Stored data:
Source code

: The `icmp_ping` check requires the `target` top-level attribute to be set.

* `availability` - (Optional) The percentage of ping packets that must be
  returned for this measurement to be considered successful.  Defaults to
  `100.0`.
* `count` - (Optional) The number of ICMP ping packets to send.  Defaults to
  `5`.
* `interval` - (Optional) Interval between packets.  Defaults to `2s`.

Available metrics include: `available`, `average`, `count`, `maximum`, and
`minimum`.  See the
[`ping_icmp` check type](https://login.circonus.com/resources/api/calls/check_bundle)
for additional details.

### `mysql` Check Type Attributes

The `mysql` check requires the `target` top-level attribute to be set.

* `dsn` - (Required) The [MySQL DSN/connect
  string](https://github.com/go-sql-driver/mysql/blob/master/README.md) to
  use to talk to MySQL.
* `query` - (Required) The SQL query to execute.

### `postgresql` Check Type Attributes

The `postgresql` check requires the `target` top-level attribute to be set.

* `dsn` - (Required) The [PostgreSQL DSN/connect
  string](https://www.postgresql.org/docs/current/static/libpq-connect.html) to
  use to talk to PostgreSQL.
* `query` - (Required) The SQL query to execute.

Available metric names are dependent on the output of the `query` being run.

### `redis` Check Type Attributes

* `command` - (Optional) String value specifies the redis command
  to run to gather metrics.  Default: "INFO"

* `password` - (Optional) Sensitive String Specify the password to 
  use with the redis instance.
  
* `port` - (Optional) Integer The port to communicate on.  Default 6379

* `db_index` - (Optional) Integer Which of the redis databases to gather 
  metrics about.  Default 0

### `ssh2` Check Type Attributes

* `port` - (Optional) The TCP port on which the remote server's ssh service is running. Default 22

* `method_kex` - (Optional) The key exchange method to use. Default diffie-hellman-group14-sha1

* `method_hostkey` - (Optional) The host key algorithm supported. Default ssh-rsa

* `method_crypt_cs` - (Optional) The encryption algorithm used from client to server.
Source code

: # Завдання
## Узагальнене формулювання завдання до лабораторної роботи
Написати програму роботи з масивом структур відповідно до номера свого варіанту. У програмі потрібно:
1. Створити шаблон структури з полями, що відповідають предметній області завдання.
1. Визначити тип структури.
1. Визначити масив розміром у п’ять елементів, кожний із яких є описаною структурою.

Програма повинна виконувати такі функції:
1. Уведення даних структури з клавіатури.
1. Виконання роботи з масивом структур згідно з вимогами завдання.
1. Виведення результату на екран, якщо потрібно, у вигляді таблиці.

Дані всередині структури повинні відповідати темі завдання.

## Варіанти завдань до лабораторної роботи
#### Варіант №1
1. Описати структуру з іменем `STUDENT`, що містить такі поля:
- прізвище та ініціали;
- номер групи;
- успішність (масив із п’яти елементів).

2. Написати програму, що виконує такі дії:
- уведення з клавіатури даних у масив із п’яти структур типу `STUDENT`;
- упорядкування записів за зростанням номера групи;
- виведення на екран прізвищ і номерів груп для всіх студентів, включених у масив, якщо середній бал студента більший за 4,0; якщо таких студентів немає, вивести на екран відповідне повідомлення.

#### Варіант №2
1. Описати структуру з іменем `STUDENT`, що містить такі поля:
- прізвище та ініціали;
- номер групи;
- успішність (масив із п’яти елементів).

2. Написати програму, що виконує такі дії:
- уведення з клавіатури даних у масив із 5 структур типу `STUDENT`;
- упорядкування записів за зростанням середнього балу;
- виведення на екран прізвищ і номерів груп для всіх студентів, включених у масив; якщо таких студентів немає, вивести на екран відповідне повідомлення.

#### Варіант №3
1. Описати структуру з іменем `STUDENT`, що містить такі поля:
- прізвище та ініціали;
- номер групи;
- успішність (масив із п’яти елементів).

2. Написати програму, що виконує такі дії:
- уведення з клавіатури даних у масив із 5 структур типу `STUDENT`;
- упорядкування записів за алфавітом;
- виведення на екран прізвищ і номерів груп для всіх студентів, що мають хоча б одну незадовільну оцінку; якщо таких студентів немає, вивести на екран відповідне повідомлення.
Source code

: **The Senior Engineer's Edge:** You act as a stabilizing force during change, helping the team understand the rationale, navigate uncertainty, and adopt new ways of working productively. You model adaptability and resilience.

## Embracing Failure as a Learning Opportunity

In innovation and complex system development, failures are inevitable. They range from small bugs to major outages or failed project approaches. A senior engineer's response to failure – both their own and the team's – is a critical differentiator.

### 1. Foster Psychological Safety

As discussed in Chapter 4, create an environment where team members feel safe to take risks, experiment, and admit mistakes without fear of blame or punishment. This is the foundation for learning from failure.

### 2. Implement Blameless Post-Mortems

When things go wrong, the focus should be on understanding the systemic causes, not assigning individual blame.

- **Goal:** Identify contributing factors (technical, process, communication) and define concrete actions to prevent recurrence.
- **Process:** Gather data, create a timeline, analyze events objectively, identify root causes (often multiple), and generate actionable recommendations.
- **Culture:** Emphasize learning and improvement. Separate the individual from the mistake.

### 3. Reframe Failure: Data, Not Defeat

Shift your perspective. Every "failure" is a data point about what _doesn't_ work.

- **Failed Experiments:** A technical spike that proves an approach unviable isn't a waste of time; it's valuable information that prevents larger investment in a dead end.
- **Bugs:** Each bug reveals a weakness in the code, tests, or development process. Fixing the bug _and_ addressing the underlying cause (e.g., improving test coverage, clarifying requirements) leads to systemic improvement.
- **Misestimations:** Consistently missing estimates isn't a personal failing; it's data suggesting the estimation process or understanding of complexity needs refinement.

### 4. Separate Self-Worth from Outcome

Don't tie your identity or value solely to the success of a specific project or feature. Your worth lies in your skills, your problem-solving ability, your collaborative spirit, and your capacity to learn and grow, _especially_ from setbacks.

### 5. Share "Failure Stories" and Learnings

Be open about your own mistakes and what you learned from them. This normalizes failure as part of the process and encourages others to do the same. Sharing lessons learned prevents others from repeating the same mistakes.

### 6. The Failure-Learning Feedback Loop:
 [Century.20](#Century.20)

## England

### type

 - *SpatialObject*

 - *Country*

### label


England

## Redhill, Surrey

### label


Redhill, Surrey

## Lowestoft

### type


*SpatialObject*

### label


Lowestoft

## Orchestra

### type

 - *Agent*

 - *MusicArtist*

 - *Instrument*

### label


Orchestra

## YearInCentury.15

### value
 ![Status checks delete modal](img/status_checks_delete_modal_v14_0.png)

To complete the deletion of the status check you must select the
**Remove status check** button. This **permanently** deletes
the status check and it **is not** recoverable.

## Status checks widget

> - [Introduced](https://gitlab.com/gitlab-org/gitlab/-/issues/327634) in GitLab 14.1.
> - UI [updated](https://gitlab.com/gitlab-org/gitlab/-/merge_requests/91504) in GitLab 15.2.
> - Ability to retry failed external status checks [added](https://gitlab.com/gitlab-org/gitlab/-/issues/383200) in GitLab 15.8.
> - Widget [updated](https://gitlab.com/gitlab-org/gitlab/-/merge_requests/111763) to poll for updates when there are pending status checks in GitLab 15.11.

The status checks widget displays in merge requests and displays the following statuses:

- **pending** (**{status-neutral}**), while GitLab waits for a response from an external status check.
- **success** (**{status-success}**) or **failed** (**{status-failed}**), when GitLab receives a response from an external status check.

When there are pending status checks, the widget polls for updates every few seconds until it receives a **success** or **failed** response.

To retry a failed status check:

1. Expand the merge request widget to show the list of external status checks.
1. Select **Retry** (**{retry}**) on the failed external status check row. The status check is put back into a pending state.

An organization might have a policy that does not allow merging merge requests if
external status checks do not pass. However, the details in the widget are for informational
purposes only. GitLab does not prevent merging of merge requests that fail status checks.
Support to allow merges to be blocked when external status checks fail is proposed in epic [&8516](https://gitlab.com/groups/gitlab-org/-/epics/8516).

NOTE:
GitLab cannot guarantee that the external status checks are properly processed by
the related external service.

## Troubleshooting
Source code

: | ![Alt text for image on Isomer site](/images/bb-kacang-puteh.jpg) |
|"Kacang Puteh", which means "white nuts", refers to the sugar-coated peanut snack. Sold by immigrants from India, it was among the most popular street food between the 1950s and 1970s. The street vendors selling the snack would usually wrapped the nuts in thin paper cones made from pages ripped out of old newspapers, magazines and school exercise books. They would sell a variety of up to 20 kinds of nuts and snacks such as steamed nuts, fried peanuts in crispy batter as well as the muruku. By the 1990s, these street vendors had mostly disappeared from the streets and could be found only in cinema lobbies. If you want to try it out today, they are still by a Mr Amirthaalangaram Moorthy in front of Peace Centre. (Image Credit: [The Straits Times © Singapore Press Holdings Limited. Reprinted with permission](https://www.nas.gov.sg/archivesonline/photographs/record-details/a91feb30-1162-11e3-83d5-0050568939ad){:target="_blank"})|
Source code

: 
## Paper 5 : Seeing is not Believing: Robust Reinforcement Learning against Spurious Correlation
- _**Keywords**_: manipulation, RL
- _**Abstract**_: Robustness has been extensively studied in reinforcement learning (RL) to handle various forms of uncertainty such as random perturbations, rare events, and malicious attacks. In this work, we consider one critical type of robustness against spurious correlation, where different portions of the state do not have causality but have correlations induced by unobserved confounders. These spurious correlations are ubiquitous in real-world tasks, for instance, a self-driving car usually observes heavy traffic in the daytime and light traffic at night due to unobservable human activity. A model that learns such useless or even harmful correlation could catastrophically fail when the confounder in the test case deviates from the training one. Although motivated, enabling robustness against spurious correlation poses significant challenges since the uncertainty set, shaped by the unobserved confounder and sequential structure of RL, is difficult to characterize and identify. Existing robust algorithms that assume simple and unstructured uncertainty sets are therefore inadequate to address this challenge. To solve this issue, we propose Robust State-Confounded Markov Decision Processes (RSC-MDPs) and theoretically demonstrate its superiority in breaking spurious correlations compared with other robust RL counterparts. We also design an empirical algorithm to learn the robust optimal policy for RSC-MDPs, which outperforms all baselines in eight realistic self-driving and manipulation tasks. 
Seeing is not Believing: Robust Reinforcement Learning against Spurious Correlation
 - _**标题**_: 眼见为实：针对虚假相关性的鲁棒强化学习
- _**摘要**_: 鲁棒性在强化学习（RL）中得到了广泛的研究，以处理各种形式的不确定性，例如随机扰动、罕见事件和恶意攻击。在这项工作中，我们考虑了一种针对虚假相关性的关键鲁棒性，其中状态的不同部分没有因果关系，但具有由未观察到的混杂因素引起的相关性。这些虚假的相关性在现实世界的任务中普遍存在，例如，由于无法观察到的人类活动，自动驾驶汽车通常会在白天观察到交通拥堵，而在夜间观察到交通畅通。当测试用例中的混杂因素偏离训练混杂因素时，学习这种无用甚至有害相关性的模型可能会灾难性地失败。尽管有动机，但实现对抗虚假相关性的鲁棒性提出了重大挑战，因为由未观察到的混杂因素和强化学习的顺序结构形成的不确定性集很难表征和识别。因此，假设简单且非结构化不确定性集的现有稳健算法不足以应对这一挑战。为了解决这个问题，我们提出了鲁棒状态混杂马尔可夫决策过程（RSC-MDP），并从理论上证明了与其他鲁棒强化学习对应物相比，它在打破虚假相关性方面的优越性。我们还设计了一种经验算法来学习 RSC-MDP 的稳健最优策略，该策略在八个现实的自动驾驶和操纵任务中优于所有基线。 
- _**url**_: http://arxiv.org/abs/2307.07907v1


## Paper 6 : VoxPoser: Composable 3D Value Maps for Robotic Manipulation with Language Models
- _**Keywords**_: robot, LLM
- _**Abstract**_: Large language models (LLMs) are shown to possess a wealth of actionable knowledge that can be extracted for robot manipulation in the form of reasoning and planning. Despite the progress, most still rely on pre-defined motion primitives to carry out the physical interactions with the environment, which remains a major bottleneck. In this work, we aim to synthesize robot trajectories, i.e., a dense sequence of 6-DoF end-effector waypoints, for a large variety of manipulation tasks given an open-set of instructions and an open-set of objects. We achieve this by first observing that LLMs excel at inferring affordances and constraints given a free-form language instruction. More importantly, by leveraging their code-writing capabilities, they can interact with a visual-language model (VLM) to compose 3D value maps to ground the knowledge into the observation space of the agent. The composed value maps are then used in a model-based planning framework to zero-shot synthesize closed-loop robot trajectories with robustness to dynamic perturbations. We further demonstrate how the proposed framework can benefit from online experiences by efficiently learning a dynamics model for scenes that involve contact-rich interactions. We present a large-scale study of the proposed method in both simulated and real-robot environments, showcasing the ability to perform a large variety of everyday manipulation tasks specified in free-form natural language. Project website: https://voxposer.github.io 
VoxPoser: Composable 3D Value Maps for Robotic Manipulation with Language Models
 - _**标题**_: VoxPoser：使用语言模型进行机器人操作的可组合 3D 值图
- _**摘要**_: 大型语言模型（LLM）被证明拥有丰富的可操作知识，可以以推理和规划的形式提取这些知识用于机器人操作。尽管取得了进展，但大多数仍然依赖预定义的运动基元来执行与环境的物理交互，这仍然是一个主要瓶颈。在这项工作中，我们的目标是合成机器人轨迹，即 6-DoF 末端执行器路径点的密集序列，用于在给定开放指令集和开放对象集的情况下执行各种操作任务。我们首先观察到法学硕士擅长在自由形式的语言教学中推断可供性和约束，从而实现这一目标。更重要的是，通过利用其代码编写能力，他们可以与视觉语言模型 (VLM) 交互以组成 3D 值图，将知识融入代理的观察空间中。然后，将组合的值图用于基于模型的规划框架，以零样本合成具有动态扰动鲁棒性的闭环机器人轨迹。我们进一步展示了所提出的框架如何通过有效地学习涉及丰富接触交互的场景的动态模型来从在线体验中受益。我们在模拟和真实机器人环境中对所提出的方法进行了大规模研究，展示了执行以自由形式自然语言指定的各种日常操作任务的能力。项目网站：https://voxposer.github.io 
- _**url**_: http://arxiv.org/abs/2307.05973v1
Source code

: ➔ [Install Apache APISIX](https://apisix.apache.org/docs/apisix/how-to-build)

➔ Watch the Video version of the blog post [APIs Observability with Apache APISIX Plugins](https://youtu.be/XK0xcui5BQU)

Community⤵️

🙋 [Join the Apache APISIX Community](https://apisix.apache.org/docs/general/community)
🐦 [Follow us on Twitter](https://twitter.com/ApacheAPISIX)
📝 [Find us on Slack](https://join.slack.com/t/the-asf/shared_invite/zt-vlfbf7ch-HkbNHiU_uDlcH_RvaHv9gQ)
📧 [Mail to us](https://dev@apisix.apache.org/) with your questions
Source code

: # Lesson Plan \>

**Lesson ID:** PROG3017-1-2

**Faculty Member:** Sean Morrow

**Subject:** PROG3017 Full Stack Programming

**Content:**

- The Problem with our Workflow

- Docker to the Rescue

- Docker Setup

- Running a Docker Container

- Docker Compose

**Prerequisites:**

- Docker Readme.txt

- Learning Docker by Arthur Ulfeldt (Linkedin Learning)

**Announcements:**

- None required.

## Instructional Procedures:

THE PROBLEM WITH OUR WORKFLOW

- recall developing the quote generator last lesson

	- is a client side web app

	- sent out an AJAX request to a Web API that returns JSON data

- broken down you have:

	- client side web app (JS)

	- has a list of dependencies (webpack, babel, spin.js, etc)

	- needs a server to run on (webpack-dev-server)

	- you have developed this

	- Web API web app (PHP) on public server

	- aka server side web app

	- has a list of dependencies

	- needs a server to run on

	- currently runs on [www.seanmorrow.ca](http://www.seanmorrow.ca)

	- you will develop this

> _What is expected_
Starting with the first line of the stored data and going on through the line that contains "- (Optional) Interval", write those lines out again with "packets" swapped for "probes" and everything else left unchanged.

> _Solution to this problem_
Source code

: The `icmp_ping` check requires the `target` top-level attribute to be set.

* `availability` - (Optional) The percentage of ping probes that must be
  returned for this measurement to be considered successful.  Defaults to
  `100.0`.
* `count` - (Optional) The number of ICMP ping probes to send.  Defaults to
  `5`.
* `interval` - (Optional) Interval between probes.  Defaults to `2s`.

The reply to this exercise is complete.